BRANO DA LEGGERE |
____________________

Agli occhi del mondo la Chiesa, come il suo Signore, ha sempre l'aspetto della schiava. Esiste quaggiù in «forma di serva». E non è soltanto la saggezza del mondo, nella sua accezione più materiale che le manca: è anche, almeno apparentemente, la saggezza dello spirito, da Henri de Lubac
Riprendiamo da H. de Lubac, Meditazioni sulla Chiesa, Edizioni Paoline, Milano, 1955 alcuni brani del volume stesso. La trascrizione è stata curata da Maria D'Amico. Restiamo a disposizione per l’immediata rimozione se la sua presenza sul nostro sito non fosse gradita a qualcuno degli aventi diritto. I neretti sono nostri ed hanno l’unico scopo di facilitare la lettura on-line. Per approfondimenti sull'ecclesiologia, vedi su questo stesso sito la sezione Cristianesimo, ecumenismo e religioni.
Il Centro culturale Gli scritti (10/3/2013)
[pp. 353-362]
C'è un'altra tentazione. Anche questa non è tentazione di anime volgari; è la più grave di tutte. Essa si insinua muovendo da una costatazione che era già stata fatta da S. Paolo: «Vedete, fratelli, - scriveva S. Paolo ai cristiani di Corinto - non ci sono molti saggi, molti potenti, molti nobili in mezzo a voi»[1]. I saggi, i potenti ed i nobili possono anche essere venuti in seguito, ma la riflessione dell'Apostolo conserva intatta la sua verità profonda e multiforme. Agli occhi del mondo la Chiesa, come il suo Signore, ha sempre l'aspetto della schiava. Esiste quaggiù in «forma di serva»[2]. E non è soltanto la saggezza del mondo, nella sua accezione più materiale che le manca: è anche, almeno apparentemente, la saggezza dello spirito.
Essa non è né un’accademia di scienziati, né un cenacolo di raffinati spirituali, né un’assemblea di superuomini. È anzi esattamente il contrario. S’affollano gli storpi, i deformi, i miserabili di ogni sorta, fanno ressa i mediocri, che si sentono particolarmente a casa loro e che impongono ovunque il loro tono. I suoi più splendidi progressi non fanno che accentuare questo carattere nella maggioranza dei suoi membri, come nel tessuto quotidiano della sua esistenza. Sarebbe anche troppo facile dimostrarlo con esemplificazioni concrete. In compenso è difficile, o piuttosto, assolutamente impossibile, all’uomo naturale, fino a quando non sia intervenuto in lui una radicale trasformazione[3], riconoscere in questo fatto il compimento della Kenosi salvifica e la traccia adorabile della «umiltà di Dio»[4].

____________________

(Voci di dati)
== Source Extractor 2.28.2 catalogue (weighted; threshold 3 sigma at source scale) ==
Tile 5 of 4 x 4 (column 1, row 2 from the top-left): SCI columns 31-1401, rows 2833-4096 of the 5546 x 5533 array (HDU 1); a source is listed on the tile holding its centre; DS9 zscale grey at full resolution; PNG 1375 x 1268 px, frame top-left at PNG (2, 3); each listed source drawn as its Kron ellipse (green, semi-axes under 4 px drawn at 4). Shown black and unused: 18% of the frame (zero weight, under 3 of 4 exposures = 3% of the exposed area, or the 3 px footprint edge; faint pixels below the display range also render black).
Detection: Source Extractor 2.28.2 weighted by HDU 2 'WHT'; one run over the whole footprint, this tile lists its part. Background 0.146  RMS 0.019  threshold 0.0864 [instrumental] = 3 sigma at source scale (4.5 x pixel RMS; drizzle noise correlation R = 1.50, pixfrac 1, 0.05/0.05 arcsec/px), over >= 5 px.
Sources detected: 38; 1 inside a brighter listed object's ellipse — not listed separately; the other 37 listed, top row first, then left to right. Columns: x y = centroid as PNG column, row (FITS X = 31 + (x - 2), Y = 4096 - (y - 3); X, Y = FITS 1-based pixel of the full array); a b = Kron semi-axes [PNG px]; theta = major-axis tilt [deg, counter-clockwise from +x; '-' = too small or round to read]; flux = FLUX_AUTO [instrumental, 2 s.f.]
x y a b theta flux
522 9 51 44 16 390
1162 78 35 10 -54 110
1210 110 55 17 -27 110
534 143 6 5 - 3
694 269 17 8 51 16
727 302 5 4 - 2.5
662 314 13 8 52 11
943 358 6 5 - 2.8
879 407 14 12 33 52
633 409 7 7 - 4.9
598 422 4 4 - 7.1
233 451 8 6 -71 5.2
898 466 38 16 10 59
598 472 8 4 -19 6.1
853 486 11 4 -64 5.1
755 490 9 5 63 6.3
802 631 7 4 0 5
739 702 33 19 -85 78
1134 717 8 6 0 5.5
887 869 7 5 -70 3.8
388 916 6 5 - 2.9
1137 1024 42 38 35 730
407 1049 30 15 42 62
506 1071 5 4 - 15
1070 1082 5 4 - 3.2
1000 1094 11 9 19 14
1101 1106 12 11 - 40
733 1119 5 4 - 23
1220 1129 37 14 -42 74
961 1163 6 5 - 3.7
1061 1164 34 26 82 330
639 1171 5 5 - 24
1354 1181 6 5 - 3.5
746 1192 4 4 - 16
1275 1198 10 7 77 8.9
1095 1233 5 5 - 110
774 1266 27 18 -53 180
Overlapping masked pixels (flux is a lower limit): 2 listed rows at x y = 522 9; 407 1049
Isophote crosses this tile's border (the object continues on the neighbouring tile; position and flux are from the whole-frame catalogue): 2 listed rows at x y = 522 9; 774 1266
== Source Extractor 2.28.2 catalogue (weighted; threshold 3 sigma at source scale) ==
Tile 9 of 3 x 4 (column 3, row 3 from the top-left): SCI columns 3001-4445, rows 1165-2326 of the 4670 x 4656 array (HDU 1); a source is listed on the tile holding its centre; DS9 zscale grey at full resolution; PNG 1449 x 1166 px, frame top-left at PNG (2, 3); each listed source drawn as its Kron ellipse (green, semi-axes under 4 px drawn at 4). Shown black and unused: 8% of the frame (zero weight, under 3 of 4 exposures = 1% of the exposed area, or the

____________________

Trascrivi parola per parola il passo del brano sulla Chiesa che va da "[pp. 353-362]" fino a "saggezza dello spirito.", quest'ultimo compreso. Per rispondere usa soltanto il brano.

[pp. 353-362]
C'è un'altra tentazione. Anche questa non è tentazione di anime volgari; è la più grave di tutte. Essa si insinua muovendo da una costatazione che era già stata fatta da S. Paolo: «Vedete, fratelli, - scriveva S. Paolo ai cristiani di Corinto - non ci sono molti saggi, molti potenti, molti nobili in mezzo a voi»[1]. I saggi, i potenti ed i nobili possono anche essere venuti in seguito, ma la riflessione dell'Apostolo conserva intatta la sua verità profonda e multiforme. Agli occhi del mondo la Chiesa, come il suo Signore, ha sempre l'aspetto della schiava. Esiste quaggiù in «forma di serva»[2]. E non è soltanto la saggezza del mondo, nella sua accezione più materiale che le manca: è anche, almeno apparentemente, la saggezza dello spirito.